[Collected data]
***

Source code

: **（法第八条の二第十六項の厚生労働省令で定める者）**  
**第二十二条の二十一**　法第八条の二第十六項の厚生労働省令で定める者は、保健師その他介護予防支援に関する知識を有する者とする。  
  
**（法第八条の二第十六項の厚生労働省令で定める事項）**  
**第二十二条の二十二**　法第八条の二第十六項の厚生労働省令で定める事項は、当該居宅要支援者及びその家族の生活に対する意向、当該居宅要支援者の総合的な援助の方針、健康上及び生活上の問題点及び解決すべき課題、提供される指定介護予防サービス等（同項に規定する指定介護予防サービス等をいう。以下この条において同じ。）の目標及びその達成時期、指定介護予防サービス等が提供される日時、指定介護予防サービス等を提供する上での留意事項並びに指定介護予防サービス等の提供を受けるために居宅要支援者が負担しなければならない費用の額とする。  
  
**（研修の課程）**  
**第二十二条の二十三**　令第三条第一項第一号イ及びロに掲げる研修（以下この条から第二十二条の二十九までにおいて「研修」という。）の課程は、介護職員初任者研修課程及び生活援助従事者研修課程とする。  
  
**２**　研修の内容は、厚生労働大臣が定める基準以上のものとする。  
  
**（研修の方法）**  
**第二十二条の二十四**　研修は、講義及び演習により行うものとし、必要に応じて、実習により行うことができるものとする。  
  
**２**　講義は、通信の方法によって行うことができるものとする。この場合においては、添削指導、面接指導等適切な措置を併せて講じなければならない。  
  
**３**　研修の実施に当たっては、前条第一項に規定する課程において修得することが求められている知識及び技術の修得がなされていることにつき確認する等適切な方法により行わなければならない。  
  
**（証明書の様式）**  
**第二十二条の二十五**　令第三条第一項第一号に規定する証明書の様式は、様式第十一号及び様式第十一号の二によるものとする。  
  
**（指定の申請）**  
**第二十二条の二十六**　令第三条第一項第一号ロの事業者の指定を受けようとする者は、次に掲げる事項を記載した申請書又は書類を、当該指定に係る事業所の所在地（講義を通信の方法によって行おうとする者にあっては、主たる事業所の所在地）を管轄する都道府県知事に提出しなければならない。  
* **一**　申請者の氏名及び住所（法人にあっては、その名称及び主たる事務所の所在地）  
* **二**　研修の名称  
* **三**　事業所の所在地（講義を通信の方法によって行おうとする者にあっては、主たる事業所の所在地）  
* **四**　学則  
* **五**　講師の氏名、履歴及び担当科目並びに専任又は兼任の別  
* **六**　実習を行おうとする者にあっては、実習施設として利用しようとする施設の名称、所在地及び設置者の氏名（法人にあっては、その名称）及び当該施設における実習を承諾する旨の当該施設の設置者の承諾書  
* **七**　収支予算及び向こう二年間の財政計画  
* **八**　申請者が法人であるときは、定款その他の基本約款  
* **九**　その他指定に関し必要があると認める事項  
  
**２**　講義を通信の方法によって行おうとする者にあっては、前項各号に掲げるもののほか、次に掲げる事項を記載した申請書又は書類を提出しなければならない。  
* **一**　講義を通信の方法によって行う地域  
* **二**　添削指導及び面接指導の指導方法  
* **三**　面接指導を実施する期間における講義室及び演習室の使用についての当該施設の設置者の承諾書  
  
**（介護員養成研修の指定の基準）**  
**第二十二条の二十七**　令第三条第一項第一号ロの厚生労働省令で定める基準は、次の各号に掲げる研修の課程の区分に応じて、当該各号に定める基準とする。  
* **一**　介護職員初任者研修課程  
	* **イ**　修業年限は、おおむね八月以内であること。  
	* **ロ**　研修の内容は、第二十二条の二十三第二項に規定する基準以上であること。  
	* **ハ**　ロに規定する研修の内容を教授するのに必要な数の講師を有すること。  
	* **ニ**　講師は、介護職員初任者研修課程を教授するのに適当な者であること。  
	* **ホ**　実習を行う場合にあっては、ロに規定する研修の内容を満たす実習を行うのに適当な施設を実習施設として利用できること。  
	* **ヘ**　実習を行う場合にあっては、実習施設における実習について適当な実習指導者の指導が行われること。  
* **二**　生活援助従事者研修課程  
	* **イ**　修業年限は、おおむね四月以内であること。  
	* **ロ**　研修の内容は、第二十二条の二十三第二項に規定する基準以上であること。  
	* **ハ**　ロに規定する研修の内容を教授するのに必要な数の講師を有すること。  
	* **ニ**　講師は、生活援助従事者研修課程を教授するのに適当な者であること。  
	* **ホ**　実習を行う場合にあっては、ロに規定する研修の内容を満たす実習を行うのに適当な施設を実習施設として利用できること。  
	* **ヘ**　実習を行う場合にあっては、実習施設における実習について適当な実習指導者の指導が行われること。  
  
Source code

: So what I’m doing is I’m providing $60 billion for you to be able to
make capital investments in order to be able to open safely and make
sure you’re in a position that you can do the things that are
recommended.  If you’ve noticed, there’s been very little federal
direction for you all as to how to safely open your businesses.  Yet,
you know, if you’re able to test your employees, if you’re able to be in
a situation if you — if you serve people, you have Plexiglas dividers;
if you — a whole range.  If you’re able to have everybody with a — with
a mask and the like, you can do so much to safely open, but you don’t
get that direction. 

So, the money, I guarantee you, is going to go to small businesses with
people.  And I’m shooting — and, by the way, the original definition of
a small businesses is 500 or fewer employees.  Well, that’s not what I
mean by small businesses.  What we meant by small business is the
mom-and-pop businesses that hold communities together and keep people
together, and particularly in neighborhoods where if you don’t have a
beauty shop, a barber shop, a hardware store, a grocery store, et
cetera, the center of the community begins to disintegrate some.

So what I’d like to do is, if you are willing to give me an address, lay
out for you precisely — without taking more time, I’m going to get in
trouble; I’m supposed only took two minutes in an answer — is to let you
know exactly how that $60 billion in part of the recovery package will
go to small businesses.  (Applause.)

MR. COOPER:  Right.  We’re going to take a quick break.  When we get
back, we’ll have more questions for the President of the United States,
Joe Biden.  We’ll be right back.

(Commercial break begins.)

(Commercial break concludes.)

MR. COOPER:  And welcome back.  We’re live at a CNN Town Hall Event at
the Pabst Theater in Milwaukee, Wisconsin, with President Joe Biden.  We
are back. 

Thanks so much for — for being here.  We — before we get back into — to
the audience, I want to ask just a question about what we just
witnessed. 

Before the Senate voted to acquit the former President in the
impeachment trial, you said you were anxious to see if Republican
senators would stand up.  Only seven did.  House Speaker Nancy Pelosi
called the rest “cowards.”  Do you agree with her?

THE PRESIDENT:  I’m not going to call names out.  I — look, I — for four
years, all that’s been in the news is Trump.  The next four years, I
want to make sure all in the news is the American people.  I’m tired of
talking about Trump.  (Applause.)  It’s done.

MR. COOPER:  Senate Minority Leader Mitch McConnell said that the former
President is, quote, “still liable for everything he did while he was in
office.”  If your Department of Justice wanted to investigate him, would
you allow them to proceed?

***

This task calls for the number of lines in the entries that contain the string "Senate", with no accompanying text.

* [Problem solution]: 2